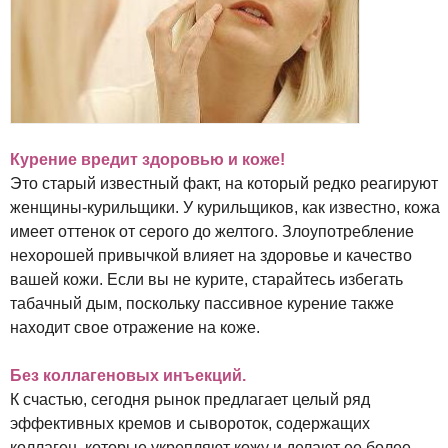
Курение вредит здоровью и коже!
Это старый известный факт, на который редко реагируют
женщины-курильщики. У курильщиков, как известно, кожа
имеет оттенок от серого до желтого. Злоупотребление
нехорошей привычкой влияет на здоровье и качество
вашей кожи. Если вы не курите, старайтесь избегать
табачный дым, поскольку пассивное курение также
находит свое отражение на коже.
Без коллагеновых инъекций.
К счастью, сегодня рынок предлагает целый ряд
эффективных кремов и сывороток, содержащих
коллаген, которые укрепляют кожу и делают ее более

Task to carry out
Transcribe the text of the data above line for line, omitting the pictures.

Your solution
Курение вредит здоровью и коже!
Это старый известный факт, на который редко реагируют
женщины-курильщики. У курильщиков, как известно, кожа
имеет оттенок от серого до желтого. Злоупотребление
нехорошей привычкой влияет на здоровье и качество
вашей кожи. Если вы не курите, старайтесь избегать
табачный дым, поскольку пассивное курение также
находит свое отражение на коже.
Без коллагеновых инъекций.
К счастью, сегодня рынок предлагает целый ряд
эффективных кремов и сывороток, содержащих
коллаген, которые укрепляют кожу и делают ее более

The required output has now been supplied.